Their words shine and sing, sting and sensitize, awake and intoxicate, tickle and trouble us, but one thing is certain: the writings of the women of the Virginia Tech English faculty never leave us untouched.

Five of these award-winning writers will share their words with the public Monday, March 31, 4:30 - 6:30 p.m. in the Donaldson Brown Hotel & Conference Center (DBH&CC) auditorium. Their readings, a part of Women's Month celebration, are open to the public at no charge. Nikki Giovanni, Lisa Norris, Simone Poirier-Bures, Katherine Soniat, and Gyorgyi Voros will present a variety of poetry, fiction, and essays, followed by a question-and-answer period and a time to autograph books or just meet the authors.

Nikki Giovanni has been called "a national treasure." New York threw a celebration for her 30th year as a beloved poet. She was named the first Rosa Parks Woman of Courage "for her words, vision, courage, voice, her artistry, commitment to change, inspiration to others, and her distinguished career as a writer, teacher, and leader." She has twice received the Image Award from the NAACP and also won the Lanston Hughes Award. The poems in her most recent book, Quilting the Black-Eyed Pea, range from an exaltation of "the might and grace of women to a commemoration of Africa and Giovanni's family legacy," according to publisher William Morrow. After 30 years, she still writes about racial issues, war, and other human struggles. "The world may be a bit more high-tech and faster paced," she told the Milwaukee Journal Sentinel recently, "but the conflicts remain pretty much the same."
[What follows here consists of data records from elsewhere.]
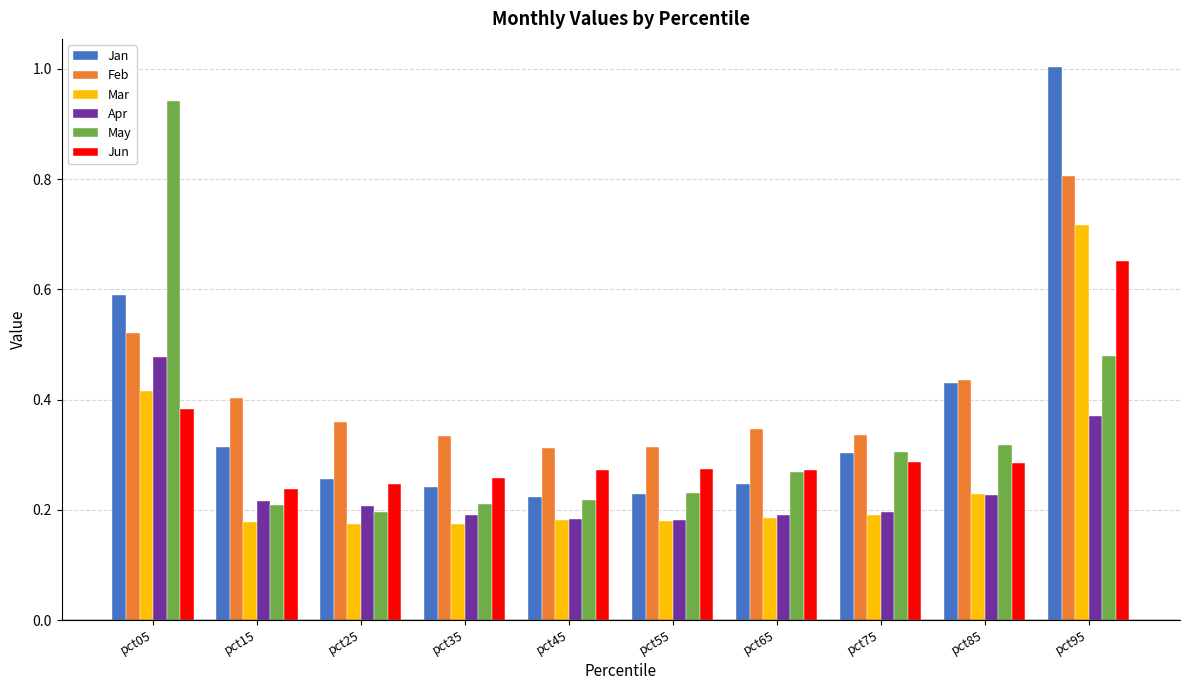

Rank the series at pct95 from highest to lowest value.

Jan, Feb, Mar, Jun, May, Apr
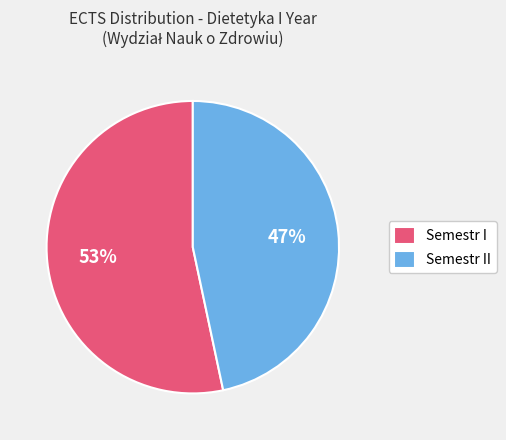

Which slice is the largest?

Semestr I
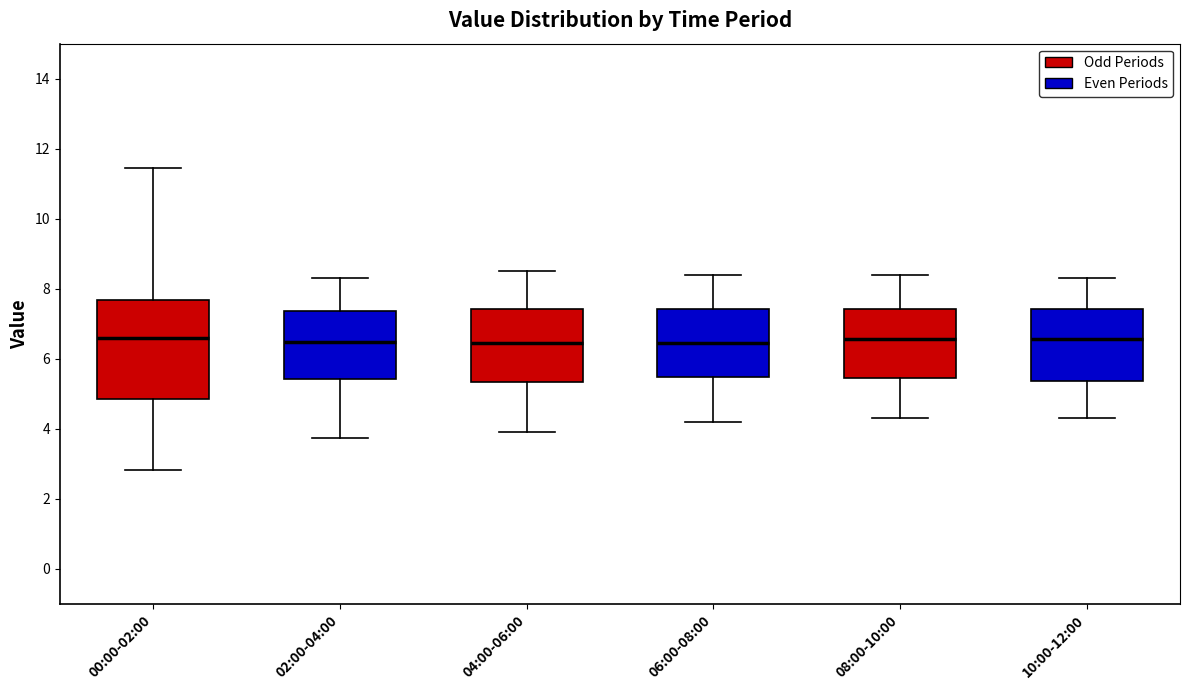

Reading left to right, read every box against the y-axis: the position of its median line, the range the box covers, and the ends of its whiskers. The values are not printed on the chart, so give them approximately, as read against the axis.

00:00-02:00: median 6.6, box 4.8 to 7.6, whiskers 2.8 to 11.4
02:00-04:00: median 6.4, box 5.4 to 7.4, whiskers 3.8 to 8.4
04:00-06:00: median 6.4, box 5.4 to 7.4, whiskers 4.0 to 8.6
06:00-08:00: median 6.4, box 5.4 to 7.4, whiskers 4.2 to 8.4
08:00-10:00: median 6.6, box 5.4 to 7.4, whiskers 4.4 to 8.4
10:00-12:00: median 6.6, box 5.4 to 7.4, whiskers 4.4 to 8.4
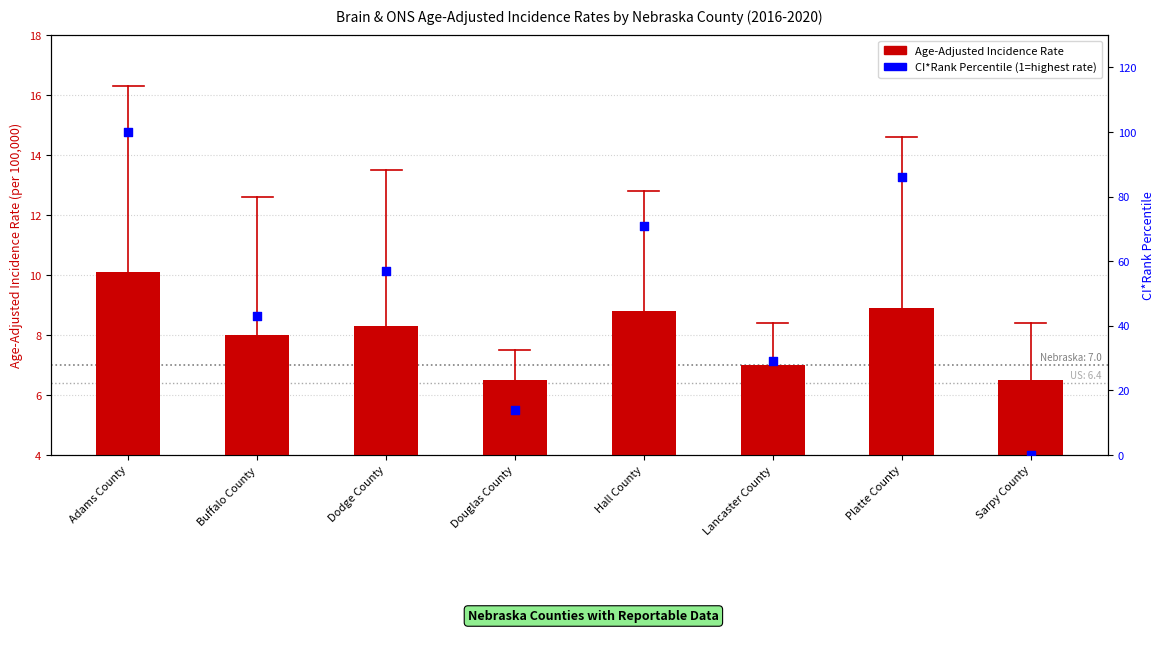

Which series reaches the maximum Y coordinate?

CI*Rank Percentile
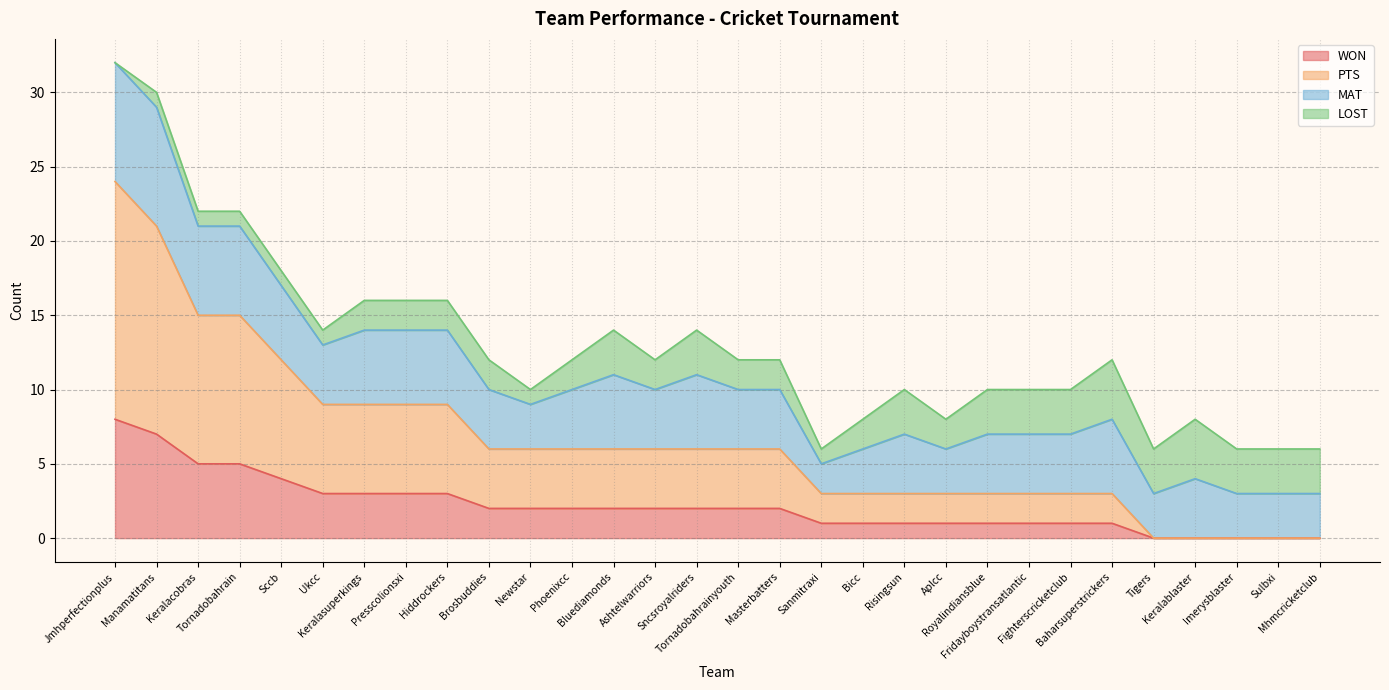

How many values in WON are above zero?

25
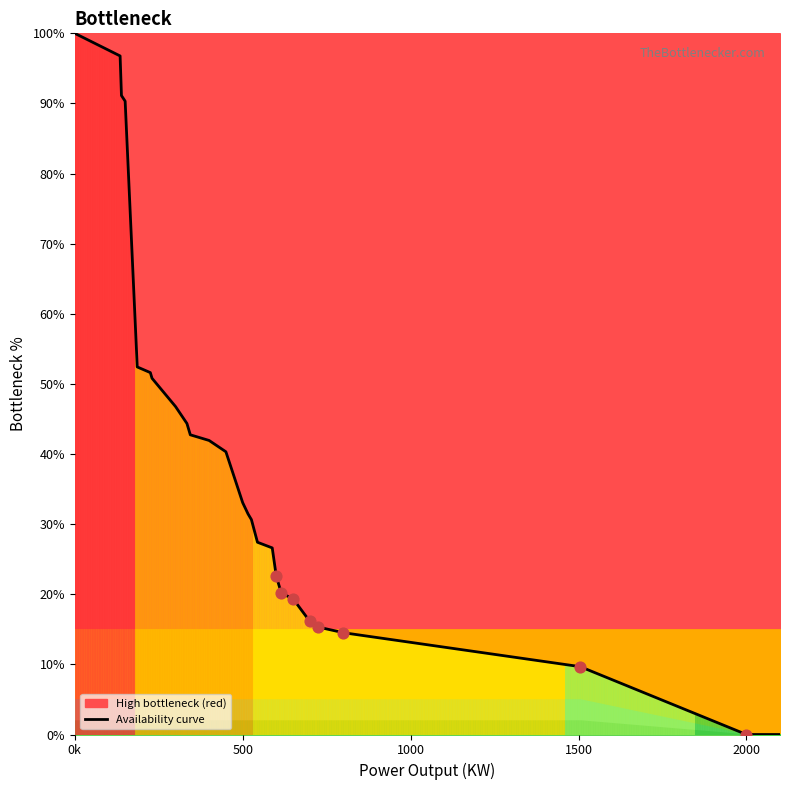

True or false: the data shows 21.7 at 500.

False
Lisa Norris also "lays out a clear, compelling version of the way we live right here and now," wrote Al Young, the judge who awarded Norris's book, Toy Guns, the 1999 Willa Cather Fiction Prize. "All 10 stories in this disturbing collection revolve around Americans' passionate devotion to guns, gun-toting, sexually tinged violence, and the womanly pursuit of power and dignity," Young said. "…These characters-and characters they are, most of them women, some of them girls-walk tightropes. They move through shadows and the dimly lit edges of love, family, marriage, and other at-risk relationships." Norris has taught creative writing at various universities in Idaho, Oregon, Minnesota, and Virginia.
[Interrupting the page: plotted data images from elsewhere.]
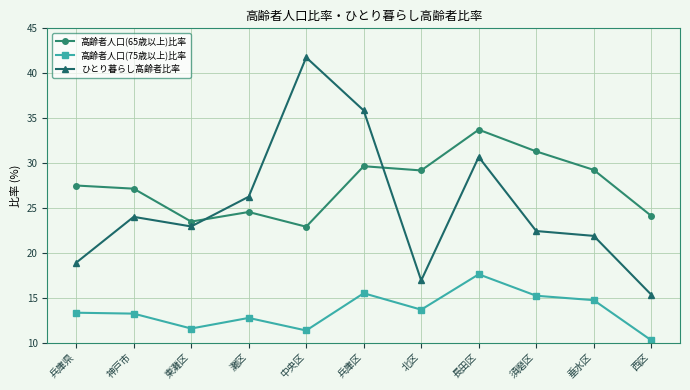

What are all the series names shown in the legend?

高齢者人口(65歳以上)比率, 高齢者人口(75歳以上)比率, ひとり暮らし高齢者比率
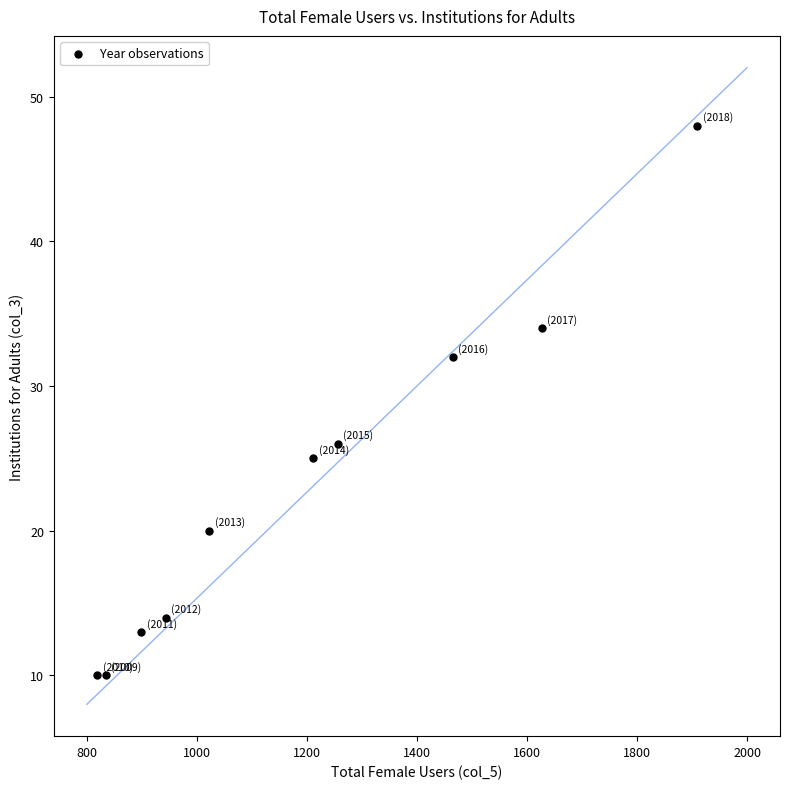

What is the range of Y values (max minus min)?

38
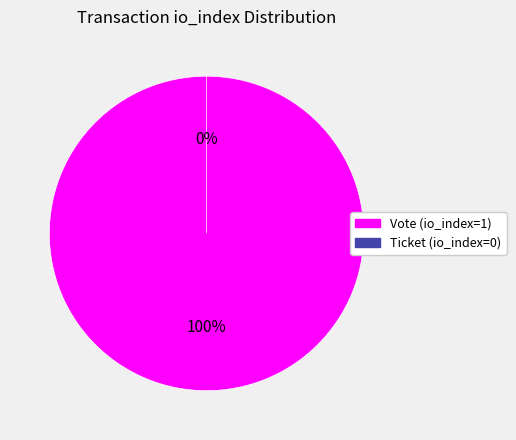

How many segments does this pie chart have?

2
Simone Poirier-Bures also is "a connoisseur of the richly human," according to George Elliott Clarke, a book critic for the Halifax Chronicle Herald and one of Canada's best writers. She is the author of Candyman, a novel set in her native Nova Scotia, That Shining Place, an award-winning memoir of Crete, and Nicole, short stories and memoir about growing up female and Acadian. "Simone Poirier-Bures bares a young woman's heart," Clarke wrote about Nicole. "She feels her way into the tang and brine and sweetness of growing up female and Acadian in Halifax…. Her fiction is delicately tender." Her essays and stories have been published in 10 anthologies, and a dozen of her short nature essays were broadcast on WVTF public radio.

Katherine Soniat is "a voice that brings together many skeins of America's heritage, and a poet who, like Whitman, can sing, in her own voice, of a teeming nation of nations," wrote Mary A. McCay in the New Orleans Times Picayune. Soniat's most recent work, The Fire Setters, is available through the Web del Sol/The Literary Review Online Chapbook Series at theliteraryreview.org or webdelsol.com. Her collection Alluvial was published by Bucknell University Press and A Shared Life won the Iowa Prize from the University of Iowa Press.

Gyorgyi Voros, a member of the creative writing faculty, is both scholar and poet. She is the author of Notations of the Wild: Ecology in the Poetry of Wallace Stevens, a book that poet John Ashberry calls "a dazzling, multi-tiered account of the poetry" and that Lawrence Buell, chair of Harvard's English Department, calls "incisive, ambitious, original, timely." Voros has been a fellow at the Virginia Center for the Creative Arts. Last year, she received a Carnegie Hall Lyric Recovery Festival Poetry Prize.Her poems have appeared in many literary journals, including Boulevard, Parnassus and Shenandoah, and recent work is forthcoming in Artemis and Hotel Amerika. Most of her work addresses those edges and ecotones where nature and culture meet and inform each other.